In 2007, Valley Fair was listed as one of the top malls in the US with specialty store sales averaging $830 per square foot, according to the International Council of Shopping Centers, which is holding its annual deal-making convention in Las Vegas this week. It was the No. 2 mall in Westfield's US chain at the time, behind only Century City, a much smaller mall (875,000 square feet) with average specialty store sales of $896 per square foot, according to Westfield.

In 2008, Westfield reported specialty store sales per square foot at Valley Fair fell 6% to $781 per square foot, while sales at Century City fell 4.6% to $855 per square foot.

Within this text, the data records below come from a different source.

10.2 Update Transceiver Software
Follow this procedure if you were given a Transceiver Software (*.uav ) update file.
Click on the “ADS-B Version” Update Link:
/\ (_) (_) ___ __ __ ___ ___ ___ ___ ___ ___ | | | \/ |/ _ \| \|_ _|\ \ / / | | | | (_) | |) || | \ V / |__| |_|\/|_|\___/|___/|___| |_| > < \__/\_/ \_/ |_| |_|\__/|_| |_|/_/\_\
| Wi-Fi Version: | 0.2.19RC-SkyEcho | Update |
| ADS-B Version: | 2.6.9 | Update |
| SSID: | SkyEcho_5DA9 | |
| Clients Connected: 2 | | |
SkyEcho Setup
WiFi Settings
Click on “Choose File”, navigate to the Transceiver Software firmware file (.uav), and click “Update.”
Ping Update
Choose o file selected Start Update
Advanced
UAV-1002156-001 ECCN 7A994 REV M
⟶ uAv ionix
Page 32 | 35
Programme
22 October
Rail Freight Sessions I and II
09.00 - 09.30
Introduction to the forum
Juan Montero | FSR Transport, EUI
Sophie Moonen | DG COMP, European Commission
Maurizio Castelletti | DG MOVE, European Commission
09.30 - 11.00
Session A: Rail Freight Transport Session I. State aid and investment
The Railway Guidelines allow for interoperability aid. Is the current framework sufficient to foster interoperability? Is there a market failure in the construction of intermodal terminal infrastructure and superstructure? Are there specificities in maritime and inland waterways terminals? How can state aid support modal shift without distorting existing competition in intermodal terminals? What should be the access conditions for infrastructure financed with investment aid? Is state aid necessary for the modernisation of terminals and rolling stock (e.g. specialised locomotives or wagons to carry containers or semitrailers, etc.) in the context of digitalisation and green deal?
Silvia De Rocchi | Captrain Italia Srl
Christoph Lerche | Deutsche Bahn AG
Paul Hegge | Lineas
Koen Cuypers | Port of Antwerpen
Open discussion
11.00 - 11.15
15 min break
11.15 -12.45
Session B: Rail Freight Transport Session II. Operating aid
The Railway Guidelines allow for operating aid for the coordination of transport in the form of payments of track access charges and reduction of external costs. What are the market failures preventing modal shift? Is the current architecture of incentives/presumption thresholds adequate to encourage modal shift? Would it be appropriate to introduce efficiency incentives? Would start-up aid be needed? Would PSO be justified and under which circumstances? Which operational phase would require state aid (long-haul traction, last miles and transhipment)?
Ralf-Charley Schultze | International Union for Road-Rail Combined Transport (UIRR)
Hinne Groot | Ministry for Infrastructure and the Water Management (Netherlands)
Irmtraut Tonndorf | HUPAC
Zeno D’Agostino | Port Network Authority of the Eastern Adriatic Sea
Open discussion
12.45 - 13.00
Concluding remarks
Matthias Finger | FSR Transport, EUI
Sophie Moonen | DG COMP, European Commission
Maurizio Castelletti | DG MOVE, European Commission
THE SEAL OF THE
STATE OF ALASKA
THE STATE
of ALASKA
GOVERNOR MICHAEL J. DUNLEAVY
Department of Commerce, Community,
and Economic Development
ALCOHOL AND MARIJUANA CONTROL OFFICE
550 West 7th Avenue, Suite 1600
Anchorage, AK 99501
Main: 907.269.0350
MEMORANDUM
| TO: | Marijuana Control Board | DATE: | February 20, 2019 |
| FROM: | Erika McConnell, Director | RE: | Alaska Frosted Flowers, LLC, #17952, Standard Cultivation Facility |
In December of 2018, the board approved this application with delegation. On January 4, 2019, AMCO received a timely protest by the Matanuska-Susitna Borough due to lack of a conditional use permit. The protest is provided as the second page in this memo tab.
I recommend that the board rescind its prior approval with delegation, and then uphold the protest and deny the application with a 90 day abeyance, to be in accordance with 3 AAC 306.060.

Comparables for the first quarter of 2009 were not immediately available, but specialty store sales at all Westfield's US malls in the first quarter were down 3.2% from the last three months of 2008 and down 8.4% from the first three months of 2008. Westfield's average per square foot sales nationwide is currently in the low $400 range.

All of Westfield's current California projects have already broken ground and have either been completed earlier this year, such as the $120-million expansion of the Promenade in Arcadia, CA, or will be completed in the next 12 months, such as the $80-million expansion of the Galleria in Roseville, CA. A Westfield spokesperson confirms that Valley Fair remains in the pre-development stage, which is all about preleasing and development approvals, the latter from both government and existing retailers. Westfield chairman Frank Lowy summed up it up at the company's annual meeting earlier this month.

"Despite holding back on the start of many projects, we are continuing with our pre-development work so that these will be ready to go when the time is right," he said.